Goal Alignment: Regular 1:1s allow managers and team members to align on goals and priorities. These meetings ensure that everyone is on the same page regarding the team’s objectives, projects, and expectations. Any misunderstandings or misalignments can be addressed promptly, leading to greater clarity and better outcomes.

Career Development: 1:1s provide a platform for discussing career aspirations and growth paths. Managers can identify development opportunities, suggest relevant training or projects, and help team members set achievable career goals. This promotes employee engagement and loyalty by showing that the organization is invested in their long-term success.

Problem Solving: During 1:1s, employees can openly discuss challenges they are facing without the pressure of a group setting. Managers can offer guidance, share insights, and collaborate on finding solutions. This approach encourages a proactive approach to problem-solving and prevents issues from escalating.

Employee Well-being: 1:1s offer a safe space for employees to share any concerns about their workload, work-life balance, or well-being. Managers can provide support, offer resources, or make necessary adjustments to ensure employees feel valued and supported.

Building Trust: Regular 1:1s build trust between managers and team members. Consistent interaction fosters an environment where employees feel comfortable expressing their thoughts, opinions, and challenges. This trust is essential for healthy team dynamics and overall organizational success.

Employee Engagement: When employees feel heard and understood through 1:1s, their engagement and morale increase. Engaged employees are more motivated, productive, and enthusiastic about their work, contributing positively to the overall team atmosphere.

Conflict Resolution: In case of any conflicts or interpersonal issues, 1:1s provide a private space to address these matters. Managers can mediate discussions, offer perspective, and work towards resolving conflicts quickly and constructively.

Continuous Improvement: Regular check-ins in the form of 1:1s create an avenue for continuous improvement. Managers can adapt their management style based on individual preferences and needs, optimizing their leadership approach for better outcomes.

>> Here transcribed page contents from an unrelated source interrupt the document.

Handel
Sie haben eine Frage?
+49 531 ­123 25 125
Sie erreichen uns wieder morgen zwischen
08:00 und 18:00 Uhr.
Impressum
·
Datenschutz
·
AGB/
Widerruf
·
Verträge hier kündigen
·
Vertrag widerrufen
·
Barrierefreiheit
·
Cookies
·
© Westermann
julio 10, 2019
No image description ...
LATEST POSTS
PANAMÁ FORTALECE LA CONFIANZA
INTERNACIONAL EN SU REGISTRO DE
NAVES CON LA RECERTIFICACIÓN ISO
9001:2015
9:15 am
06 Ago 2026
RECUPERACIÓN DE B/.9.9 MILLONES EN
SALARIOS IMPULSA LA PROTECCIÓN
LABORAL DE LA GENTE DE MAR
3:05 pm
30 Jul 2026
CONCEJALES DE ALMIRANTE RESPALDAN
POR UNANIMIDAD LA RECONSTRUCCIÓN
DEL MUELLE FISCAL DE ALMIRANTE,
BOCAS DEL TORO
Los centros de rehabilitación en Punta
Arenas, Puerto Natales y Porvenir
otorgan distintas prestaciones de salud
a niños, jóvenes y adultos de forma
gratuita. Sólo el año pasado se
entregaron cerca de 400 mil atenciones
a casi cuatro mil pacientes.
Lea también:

1:1s play a pivotal role in nurturing effective communication, fostering professional growth, enhancing team dynamics, and promoting overall organizational success. Too often these meetings are canceled, missed, or disregarded. Leaders must understand that 1:1s are essential and significantly contribute to a culture of open dialogue, mutual respect, and collaboration, which are crucial to accelerate your business results.

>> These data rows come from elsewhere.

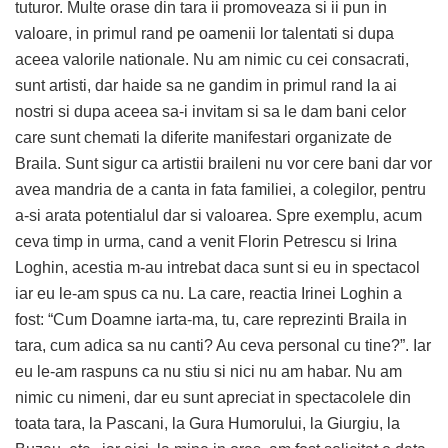
tuturor. Multe orase din tara ii promoveaza si ii pun in
valoare, in primul rand pe oamenii lor talentati si dupa
aceea valorile nationale. Nu am nimic cu cei consacrati,
sunt artisti, dar haide sa ne gandim in primul rand la ai
nostri si dupa aceea sa-i invitam si sa le dam bani celor
care sunt chemati la diferite manifestari organizate de
Braila. Sunt sigur ca artistii braileni nu vor cere bani dar vor
avea mandria de a canta in fata familiei, a colegilor, pentru
a-si arata potentialul dar si valoarea. Spre exemplu, acum
ceva timp in urma, cand a venit Florin Petrescu si Irina
Loghin, acestia m-au intrebat daca sunt si eu in spectacol
iar eu le-am spus ca nu. La care, reactia Irinei Loghin a
fost: “Cum Doamne iarta-ma, tu, care reprezinti Braila in
tara, cum adica sa nu canti? Au ceva personal cu tine?”. Iar
eu le-am raspuns ca nu stiu si nici nu am habar. Nu am
nimic cu nimeni, dar eu sunt apreciat in spectacolele din
toata tara, la Pascani, la Gura Humorului, la Giurgiu, la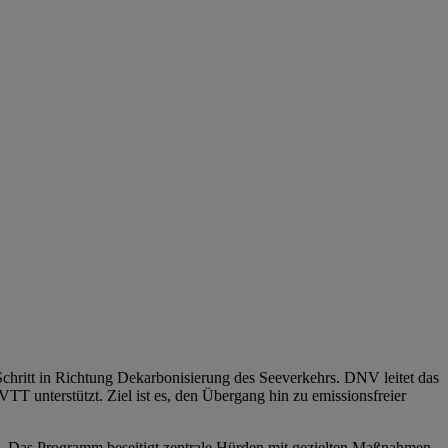
Schritt in Richtung Dekarbonisierung des Seeverkehrs. DNV leitet das
 unterstützt. Ziel ist es, den Übergang hin zu emissionsfreier
ben. Das Programm beseitigt zentrale Hürden mit gezielten Maßnahmen,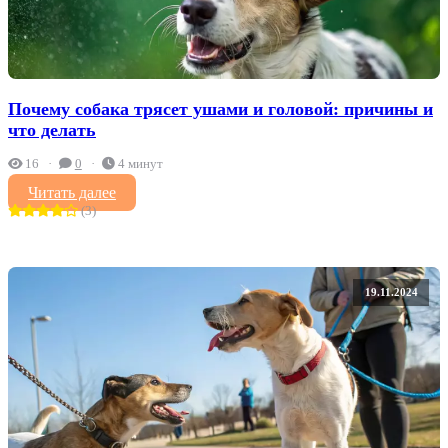
Почему собака трясет ушами и головой: причины и
что делать
16
0
4 минут
Читать далее
(3)
19.11.2024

So far in this series we have covered the fundamental importance of leadership team alignment, meeting effectiveness, mindset, purpose, values, and culture. We have also completed the People and Strategy areas of your business with our discussion on Employee Experience, Organizational Health, Functional and Process Accountability, Strategic Thinking and Execution Planning, and finally Execution. Next, we will introduce Control, with an emphasis on financial statement analysis and data management.